Killian’s Sideways bike has been featured on BikeBiz.com a number of times, starting in 2003.
It’s a fascinating experiment in what’s possible – and not possible – in bicycle design and is unlikely to ever take off commercially. This doesn’t stop Killian from trying. The Irishman is nothing if not tenacious. His latest PR triumph is getting on BBC2’s Dragon’s Den. A Sports Relief special airs tomorrow night.
Killian has been trying to commercialise his bicycle for many years. In 2002 he cycled to and fro – sideways, of course – at Interbike in Las Vegas. he didn’t hit the jackpot then and it’s a reasonably safe bet that he won’t have secured investment cash from the dragons but for dogged determination Killian is in a league of his own.
He describes his invention thus: "It has front and rear steering and the rider sits facing sideways.
Here’s Killian’s take on ‘the science of human balance’ and how it relates to his bicycle:
"Human balance is detected in the inner ear. There are three semi-circular canals positioned at right angles to each other that detect balance in three axes. These canals are separate and distinct. The three types of balance are Left to Right, Front to Back and Rotational (Yaw).
"Left to Right balance is what people are most familiar with and is the primary balance used for riding a regular bicycle or indeed flying a plane. In the case of flying a plane there is a visual supplement to left to right balance provided by the observation of the horizon line.

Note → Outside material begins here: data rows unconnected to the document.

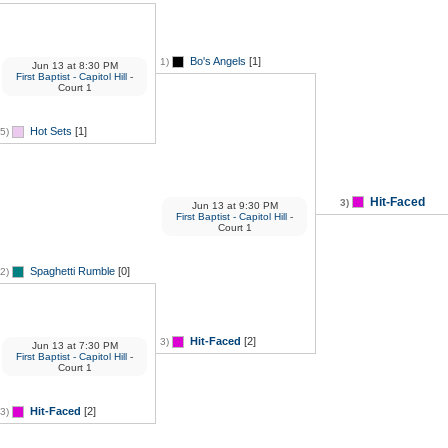
Bo's Angels
[1]
1)
Jun 13
at
8:30 PM
First Baptist - Capitol Hill
-
Court 1
Hot Sets
[1]
5)
Hit-Faced
3)
Jun 13
at
9:30 PM
First Baptist - Capitol Hill
-
Court 1
Spaghetti Rumble
[0]
2)
Hit-Faced
[2]
3)
Jun 13
at
7:30 PM
First Baptist - Capitol Hill
-
Court 1
Hit-Faced
[2]
3)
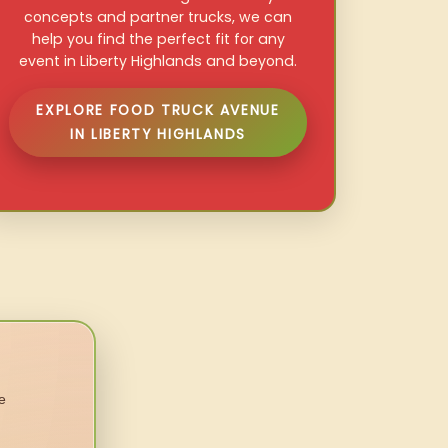
concepts and partner trucks, we can
help you find the perfect fit for any
event in Liberty Highlands and beyond.
EXPLORE FOOD TRUCK AVENUE
IN LIBERTY HIGHLANDS
e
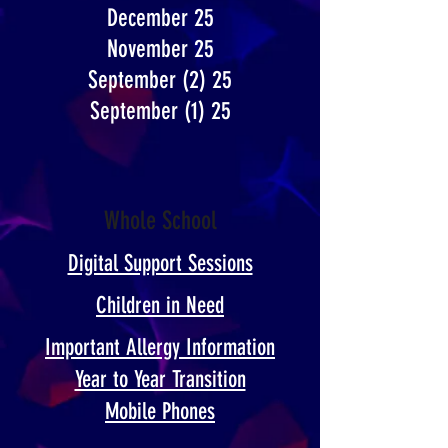
December 25
November 25
September (2) 25
September (1) 25
Whole School
Digital Support Sessions
Children in Need
Important Allergy Information
Year to Year Transition​
Mobile Phones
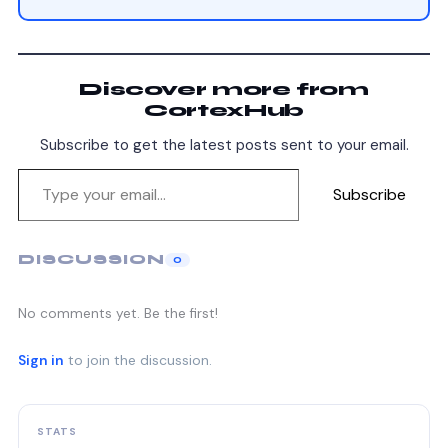
Discover more from
CortexHub
Subscribe to get the latest posts sent to your email.
Subscribe
DISCUSSION
0
No comments yet. Be the first!
Sign in
to join the discussion.
STATS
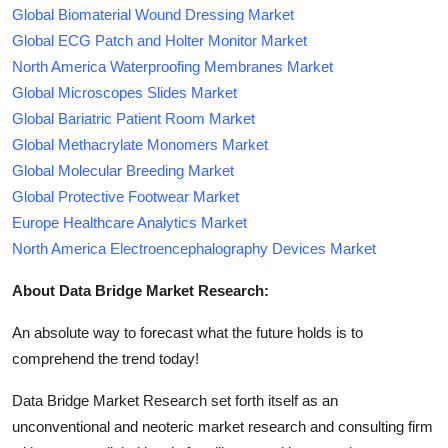
Global Biomaterial Wound Dressing Market
Global ECG Patch and Holter Monitor Market
North America Waterproofing Membranes Market
Global Microscopes Slides Market
Global Bariatric Patient Room Market
Global Methacrylate Monomers Market
Global Molecular Breeding Market
Global Protective Footwear Market
Europe Healthcare Analytics Market
North America Electroencephalography Devices Market
About Data Bridge Market Research:
An absolute way to forecast what the future holds is to
comprehend the trend today!
Data Bridge Market Research set forth itself as an
unconventional and neoteric market research and consulting firm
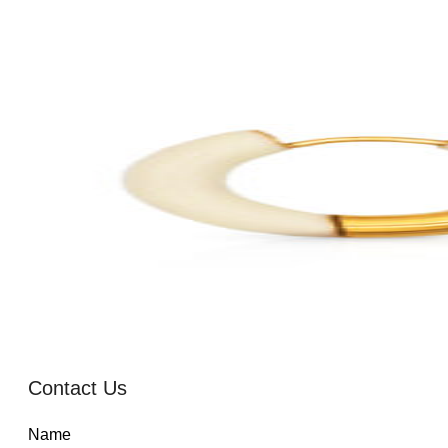
Contact Us
Name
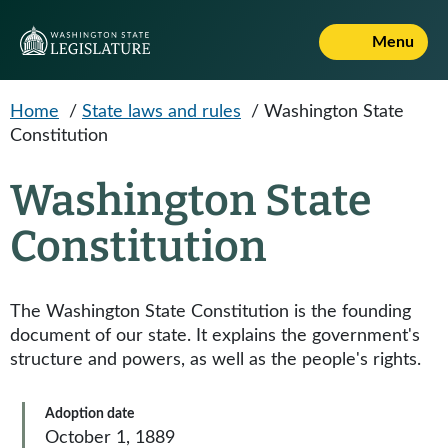
Skip to main content
Menu
Home
/
State laws and rules
/
Washington State
Constitution
Washington State
Constitution
The Washington State Constitution is the founding
document of our state. It explains the government's
structure and powers, as well as the people's rights.
Adoption date
October 1, 1889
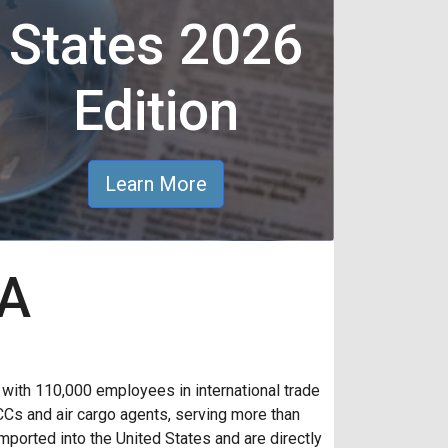
States 2026
Edition
Learn More
AA
th 110,000 employees in international trade
CCs and air cargo agents, serving more than
ported into the United States and are directly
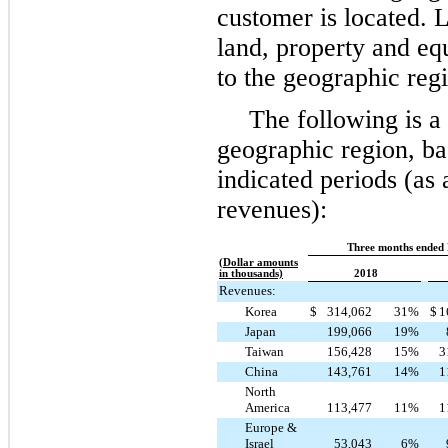
customer is located. L
land, property and eq
to the geographic reg
The following is 
geographic region, bas
indicated periods (as 
revenues):
Three months ended
(Dollar amounts
in thousands)
2018
Revenues:
Korea
$
314,062
31
%
$
1
Japan
199,066
19
%
Taiwan
156,428
15
%
3
China
143,761
14
%
1
North
America
113,477
11
%
1
Europe &
Israel
53,043
6
%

"Front to Back balance has very little visual input and is the primary balance used in riding a surfboard, windsurfer and snowboard. Front to Back balance is a finer instrument than Left to Right balance and offers a greater degree of artistic feedback. This is evidenced by the difference between skiing and snowboarding. Skiing (Left to Right balance) is faster than Snowboarding (Front to Back balance); however people like to snowboard because of the greater artistic expression."
Killian’s Sideways bike is balanced by using ‘front to back balance’.
"This bicycle uses front and rear steering, impossible on bicycles using left to right balance," said Killian.
"It is difficult to predict the commercial success of any invention. However, it is worthwhile and newsworthy to spread the word of a legitimate invention. My feeling is that this new bicycle invention will appeal to people seeking more artistic expression in a bicycle."
Killian believes there’s potential for his bike in the youth market.